Wednesday, 20 August 2014

The Hammersmith & City Railway - 9th August 2014

Last Week - you can see I'm running a bit behind here!



I was lucky, not only to be a steam train enthusiast, but to be with friends of a similar bent! Also some of my colleagues are more than generous with their time, complimentary tickets and encouragement to ‘get up and do it’!  Can you believe it?  I nearly turned down the tickets to go on this wonderful trip!

We assembled at Moorgate, the Moorfields entrance to be greeted by a brass band playing lively Victorian marching tunes which went on to music hall medleys. The staff were well informed and very organised and we followed our ‘ticket inspectors’ to our respective groups, for us ‘E’, there we waited excitedly to get on to the platform to begin our journey to Hammersmith in style!





Hammersmith & City Railway opened on 13th June 1864 with services from Hammersmith joining the Metropolitan at Edgware Road and continuing to Farringdon. The line was ‘cut and cover’ not tunnelled so we would played ‘peek a boo’ with the steam aficionados waiting on various bridges and viaducts to take a photograph of us en route.


 The ‘Sarah Siddons’ the oldest working main-line electric locomotive in the UK would take us on the outward journey. One of twenty locomotives made by Metropolitan Vickers for the Metropolitan Railway.  Sarah is No. 12, and for my Guide friends, No. 8 was named Sherlock Holmes and No. 20 Sir Christopher Wren.  Our locomotive was refurbished in 1971, and again in 2008 to as near as possible to her Metropolitan Railway livery circa 1929.
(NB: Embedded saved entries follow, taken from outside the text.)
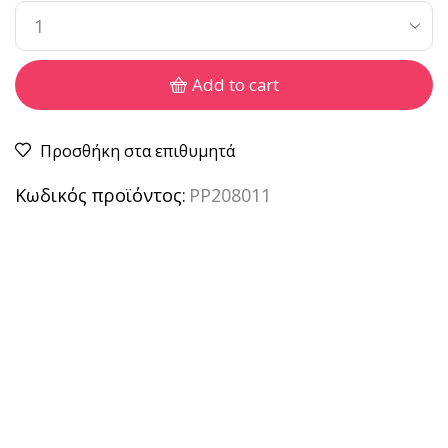
Add to cart
Προσθήκη στα επιθυμητά
Κωδικός προϊόντος:
PP208011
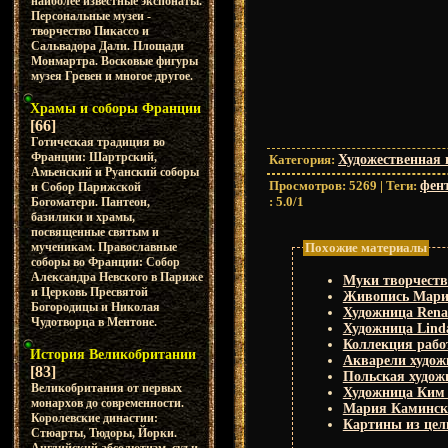
наиболее известные экспонаты.
Персональные музеи -
творчество Пикассо и
Сальвадора Дали. Площади
Монмартра. Восковые фигуры
музея Гревен и многое другое.
Храмы и соборы Франции
[66]
Готическая традиция во
Франции: Шартрский,
Категория
:
Художественная 
Амьенский и Руанский соборы
Просмотров
:
5269
|
Теги
:
фен
и Собор Парижской
:
5.0
/
1
Богоматери. Пантеон,
базилики и храмы,
посвященные святым и
Похожие материалы
мученикам. Православные
соборы во Франции: Собор
Александра Невского в Париже
Муки творчеств
и Церковь Пресвятой
Живопись Мари
Богородицы и Николая
Художница Rena
Чудотворца в Ментоне.
Художница Lind
Коллекция работ
История Великобритании
Акварели худож
[83]
Польская худож
Великобритания от первых
Художница Ким
монархов до современности.
Мария Каминска
Королевские династии:
Картины из цель
Стюарты, Тюдоры, Йорки.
'Jubilee' First class carriage
First Class

Another ‘celebrity’ travelling with us was Met carriage No. 353 built in 1892 by Craven’s of Sheffield, the only surviving example of the first class four-wheeled ‘Jubilee’ carriage.  It was withdrawn from service in 1905 but kept working on a light railway in Somerset until 1940. During WWII it became a clubhouse for American servicemen, used as a low cost home, an antique shop and finally an outbuilding. It survived and was revived in time for the 150th anniversary. I was not in this carriage, we were in Third Class with this fabulous upholstery!

Third Class upholstery
We would return by steam by Metropolitan Railway Locomotive No. 1 the last loco to be built at Neasden Works in 1898.  It worked the last steam service on the Chesham branch until July 1960 and the last steam-hauled passenger train in regular service between Rickmansworth and Amersham in September 1961.  In 2011 London Transport Museum and Buckinghamshire Railway Centre formed a partnership to have Met No 1 overhauled at workshops in Gloucestershire ready for 150th anniversary of the Underground in 2013.
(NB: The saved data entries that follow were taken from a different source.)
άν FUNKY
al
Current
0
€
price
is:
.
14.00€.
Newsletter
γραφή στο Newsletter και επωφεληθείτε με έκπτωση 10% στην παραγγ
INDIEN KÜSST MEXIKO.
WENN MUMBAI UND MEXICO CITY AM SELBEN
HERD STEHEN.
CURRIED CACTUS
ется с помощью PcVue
On getting to the platform our collective joy at seeing the steam loco made it a real task for the staff to get us into our respective carriages in time for the train to leave! Finally all comfortable and settled with open windows and plush seats we were off! 
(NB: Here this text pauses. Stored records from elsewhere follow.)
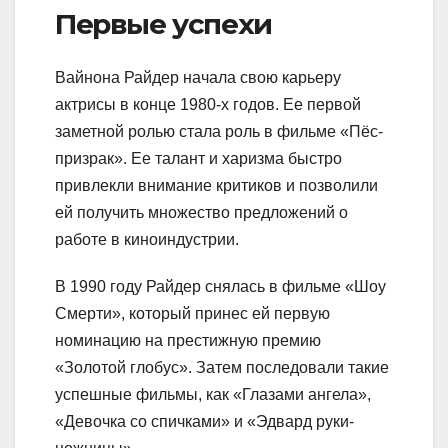
Первые успехи
Вайнона Райдер начала свою карьеру
актрисы в конце 1980-х годов. Ее первой
заметной ролью стала роль в фильме «Пёс-
призрак». Ее талант и харизма быстро
привлекли внимание критиков и позволили
ей получить множество предложений о
работе в киноиндустрии.
В 1990 году Райдер снялась в фильме «Шоу
Смерти», который принес ей первую
номинацию на престижную премию
«Золотой глобус». Затем последовали такие
успешные фильмы, как «Глазами ангела»,
«Девочка со спичками» и «Эдвард руки-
It was fun to see the faces of the Saturday commuters as we whisked by, with a look of disbelief. We waved madly and found that Kings Cross Station with Baker Street following a close second, were the best for responsive and enthusiastic ‘wavers’! Also it was interesting to see a modern Tube train beside us with the travellers oblivious to us sideling up to and then sliding past them. They have no idea what they missed!

On arrival at Hammersmith a lot of hustle going on - ‘let’s get in the way of the camera, video, phones’ as the press of people went to what was now the front of the train to watch Met No 1 take on water from an improvised tank, ready to steam us back. 



Oh the smell of steam, the fug of soot and touch of grit! The minute the loco started, the rapture, yes the rapture on our faces. The sound of the train gathering speed that steady rise of sound as we gathered pace. Into the first tunnel and yes, the intense smoky smell and grit in your eye! Bliss!



We did not find out until we arrived back at Moorgate that we had shared our carriage with one of the last steam train drivers (the big ones) ever! Well I am sure we will meet again on a steam train sometime soon and we can plague him with questions.

Out into the bright sunlight ready for a cup of tea and excited chit chat about our adventure! 


Special Thanks to Paul, Mike and Jeanette and the rest of the crew!

Lovely smiles from those we left behind.












2 comments:

  1. A delightful account of a memorable journey. What a wonderful way to mark the Underground's 150th anniversary.